{snip}
But Jackson didn’t just stop at ignoring precedent — she also tried to inject some late-night comedy timing into her writing. She actually included a parenthetical “wait for it,” as if her dissent were a stand-up routine rather than a legal document.
As I understand the concern, in this clash over the respective powers of two coordinate branches of Government, the majority sees a power grab — but not by a presumably lawless Executive choosing to act in a manner that flouts the plain text of the Constitution. Instead, to the majority, the power-hungry actors are . . . (wait for it) . . . the district courts.
It’s hard to imagine any of the Court’s great legal minds stooping to such gimmicks. And then it got worse.
She took her dissent into science fiction territory. She actually wrote, “A Martian arriving here from another planet would see these circumstances and surely wonder: ‘what good is the Constitution, then?’”
I wonder what Martians would think about DEI hires?
Seriously, though, that was embarrassing.
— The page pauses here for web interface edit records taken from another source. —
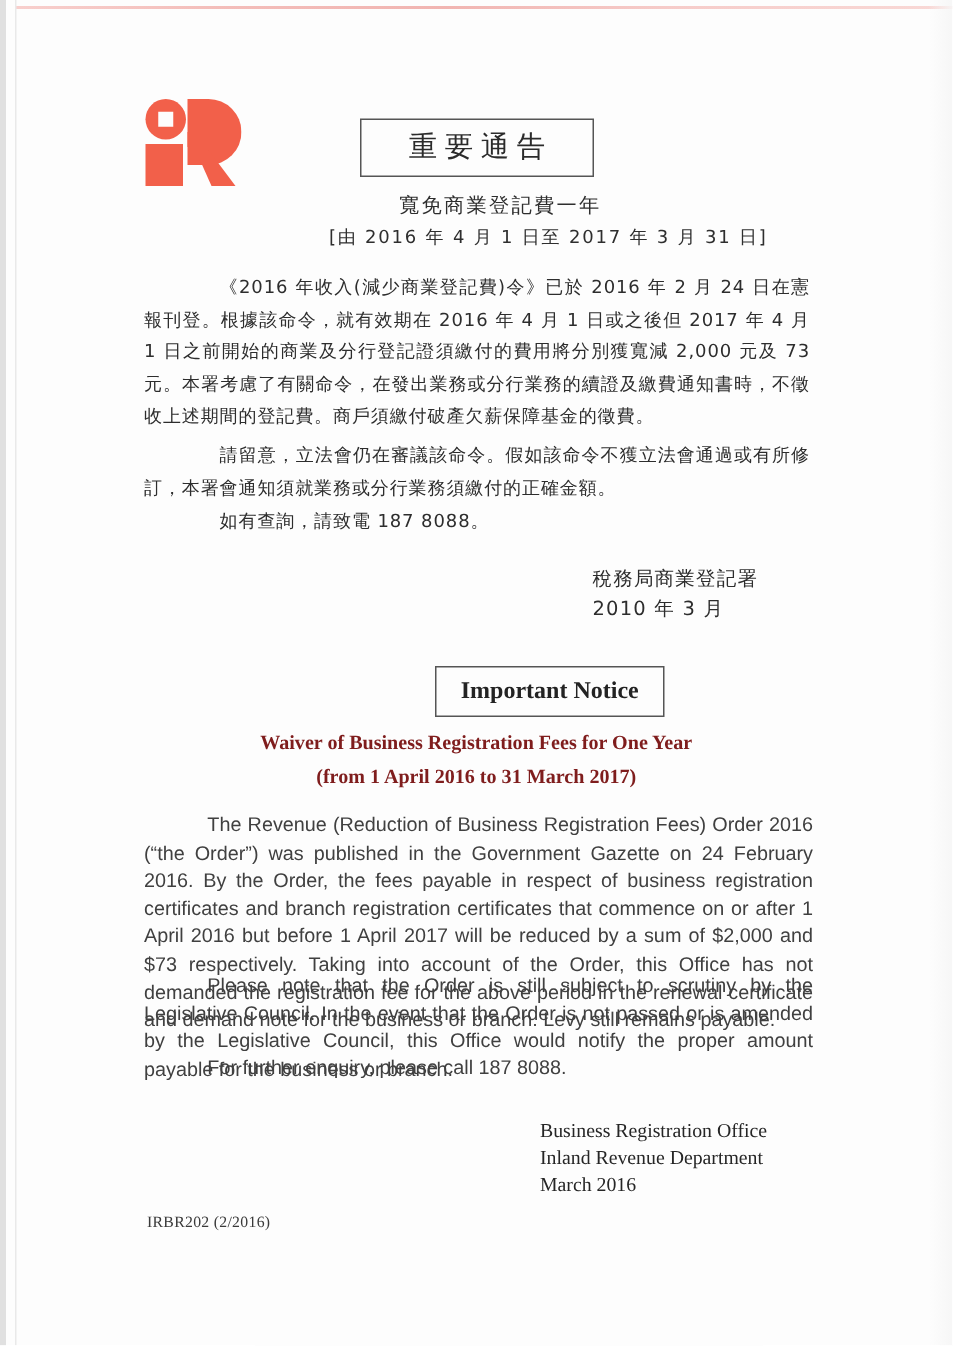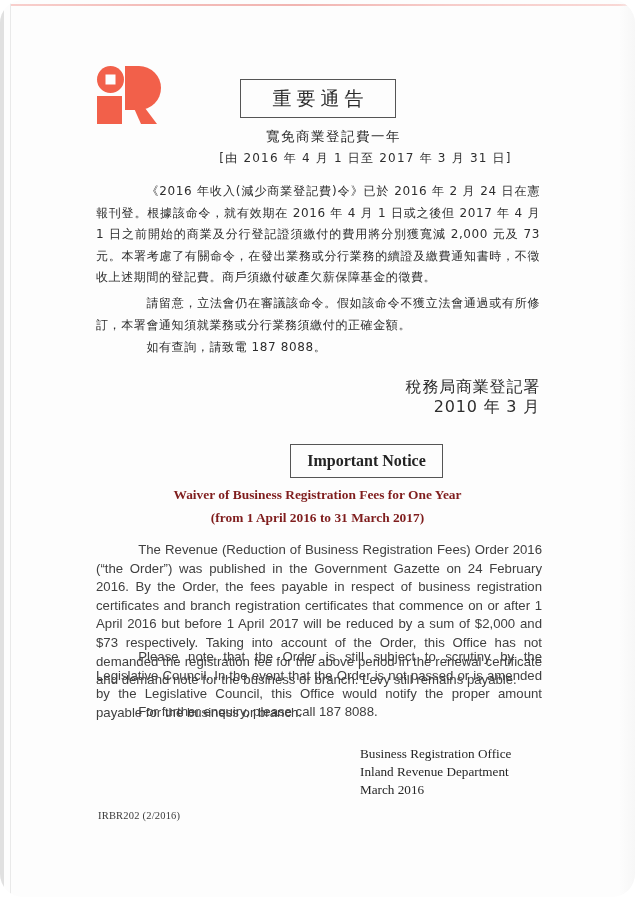--- a/index.html
+++ b/index.html
@@ -17,7 +17,6 @@
     background: #fdfdfd;
     box-sizing: border-box;
     overflow: hidden;
-    border-radius: 23px;
   }
   
   .scan-top-line {

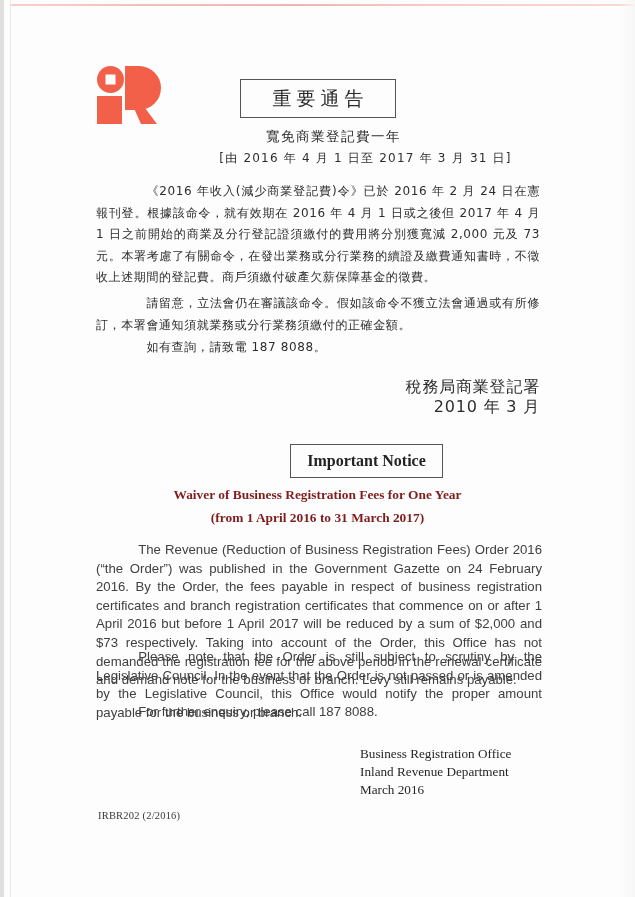--- a/index.html
+++ b/index.html
@@ -118,9 +118,9 @@
   .zh-sign {
     position: absolute;
     right: 95px;
-    text-align: right;
-    font-family: "DejaVu Sans", sans-serif;
-    font-size: 16px;
+    text-align: left;
+    font-family: "DejaVu Sans", sans-serif;
+    font-size: 13px;
     line-height: 20px;
     color: #2d2d2d;
     letter-spacing: .8px;

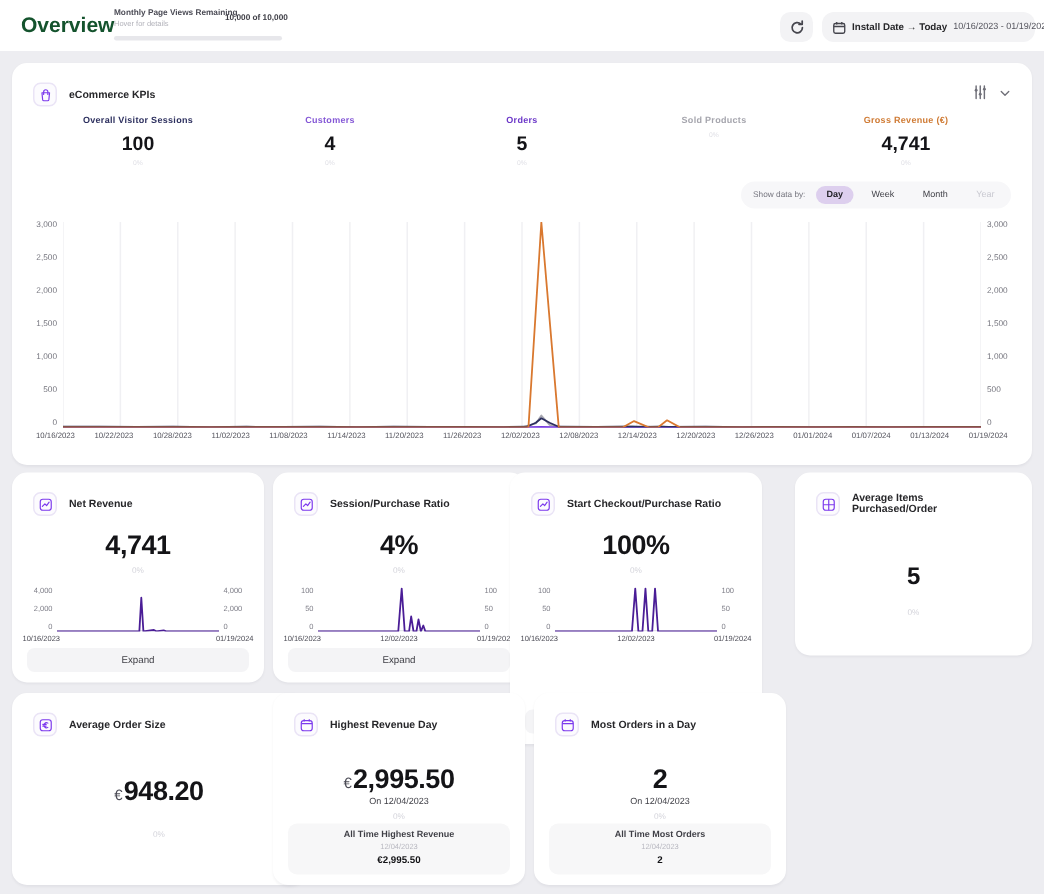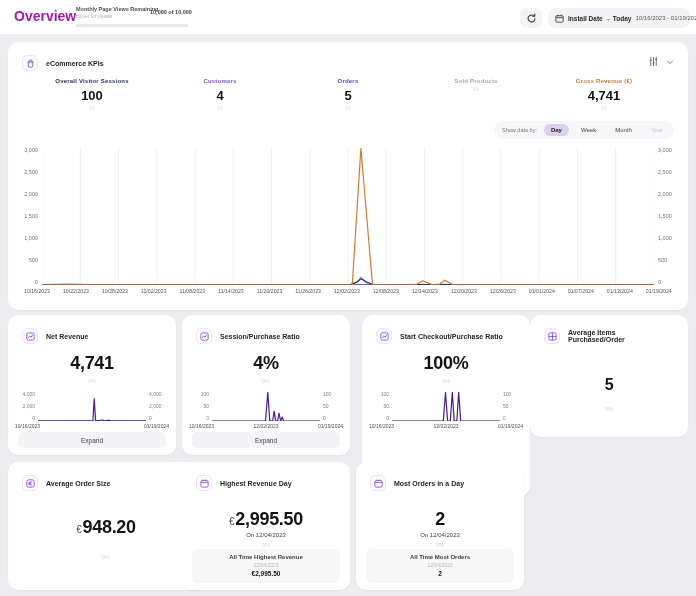--- a/index.html
+++ b/index.html
@@ -9,7 +9,7 @@
 
   
   .topbar { position:absolute; top:0; left:0; right:0; height:34px; background:#ffffff; }
-  .page-title { position:absolute; left:14px; top:8px; font-size:14px; font-weight:700; color:#a21caf; }
+  .page-title { position:absolute; left:14px; top:8px; font-size:14px; font-weight:700; color:#14532d; }
   .mpv { position:absolute; left:76px; top:6px; width:115px; }
   .mpv-label { font-size:5.5px; color:#4b4b55; font-weight:600; }
   .mpv-sub { font-size:5px; color:#b2b2ba; margin-top:1px; }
The highest court in the land is not the place for extraterrestrial thought experiments. The American people deserve justices who are anchored in reality, not ones who rely on what imaginary Martians might think of our Constitution.
{snip}
I know Joe Biden promised to nominate a black woman to the court, but couldn’t he have found someone with some intellectual rigor, respect for the Constitution, or seriousness befitting the Supreme Court?